Data excerpts:
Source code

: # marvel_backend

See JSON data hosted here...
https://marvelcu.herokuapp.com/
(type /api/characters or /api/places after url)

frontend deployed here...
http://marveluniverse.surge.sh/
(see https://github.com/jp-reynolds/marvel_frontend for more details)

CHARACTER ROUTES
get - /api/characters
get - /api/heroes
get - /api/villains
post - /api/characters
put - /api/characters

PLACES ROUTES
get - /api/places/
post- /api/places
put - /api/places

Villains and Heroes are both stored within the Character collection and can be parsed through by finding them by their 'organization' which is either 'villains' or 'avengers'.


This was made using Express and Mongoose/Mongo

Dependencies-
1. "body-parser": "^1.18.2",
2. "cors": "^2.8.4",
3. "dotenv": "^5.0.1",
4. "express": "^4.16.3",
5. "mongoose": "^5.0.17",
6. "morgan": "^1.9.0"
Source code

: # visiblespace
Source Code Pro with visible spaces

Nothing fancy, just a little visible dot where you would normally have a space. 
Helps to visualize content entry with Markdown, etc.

==

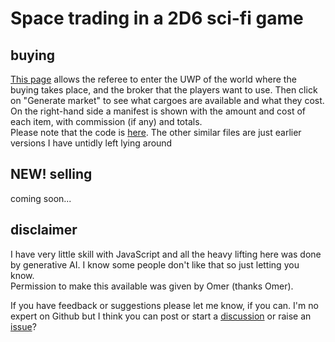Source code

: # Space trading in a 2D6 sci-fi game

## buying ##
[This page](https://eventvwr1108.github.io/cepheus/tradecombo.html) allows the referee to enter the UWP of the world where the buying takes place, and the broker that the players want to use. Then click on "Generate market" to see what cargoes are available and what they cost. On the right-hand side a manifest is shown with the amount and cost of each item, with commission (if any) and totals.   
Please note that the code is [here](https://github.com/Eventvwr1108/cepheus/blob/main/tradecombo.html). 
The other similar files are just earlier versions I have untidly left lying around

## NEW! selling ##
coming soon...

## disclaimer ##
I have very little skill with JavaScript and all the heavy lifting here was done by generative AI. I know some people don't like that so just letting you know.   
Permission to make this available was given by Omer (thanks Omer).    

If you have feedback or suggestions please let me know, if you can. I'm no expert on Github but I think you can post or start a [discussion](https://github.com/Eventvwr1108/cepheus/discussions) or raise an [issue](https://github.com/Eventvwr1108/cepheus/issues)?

--

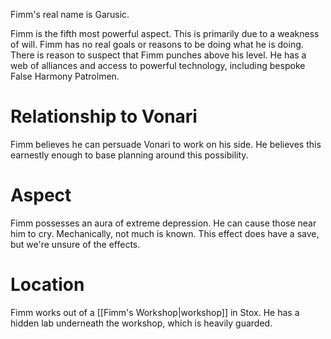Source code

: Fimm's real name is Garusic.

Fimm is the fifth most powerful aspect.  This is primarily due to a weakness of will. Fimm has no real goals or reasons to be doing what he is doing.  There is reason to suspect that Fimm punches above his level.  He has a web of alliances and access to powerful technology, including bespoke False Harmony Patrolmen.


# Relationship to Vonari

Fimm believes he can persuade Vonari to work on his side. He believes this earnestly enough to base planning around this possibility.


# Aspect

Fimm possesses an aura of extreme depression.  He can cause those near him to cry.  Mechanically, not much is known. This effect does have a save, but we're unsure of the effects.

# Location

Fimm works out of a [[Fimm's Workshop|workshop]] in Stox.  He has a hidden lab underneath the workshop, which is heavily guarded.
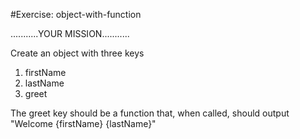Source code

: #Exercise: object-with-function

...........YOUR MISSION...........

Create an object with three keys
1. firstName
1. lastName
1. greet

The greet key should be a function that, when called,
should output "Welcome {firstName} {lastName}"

[PROBLEM TO SOLVE]
Of the entries above, repeat exactly the lines from the line with "get - /api/heroes" through the line with "Helps to visualize", both of them included.

[ANSWER BOX]
get - /api/heroes
get - /api/villains
post - /api/characters
put - /api/characters

PLACES ROUTES
get - /api/places/
post- /api/places
put - /api/places

Villains and Heroes are both stored within the Character collection and can be parsed through by finding them by their 'organization' which is either 'villains' or 'avengers'.


This was made using Express and Mongoose/Mongo

Dependencies-
1. "body-parser": "^1.18.2",
2. "cors": "^2.8.4",
3. "dotenv": "^5.0.1",
4. "express": "^4.16.3",
5. "mongoose": "^5.0.17",
6. "morgan": "^1.9.0"
Source code

: # visiblespace
Source Code Pro with visible spaces

Nothing fancy, just a little visible dot where you would normally have a space. 
Helps to visualize content entry with Markdown, etc.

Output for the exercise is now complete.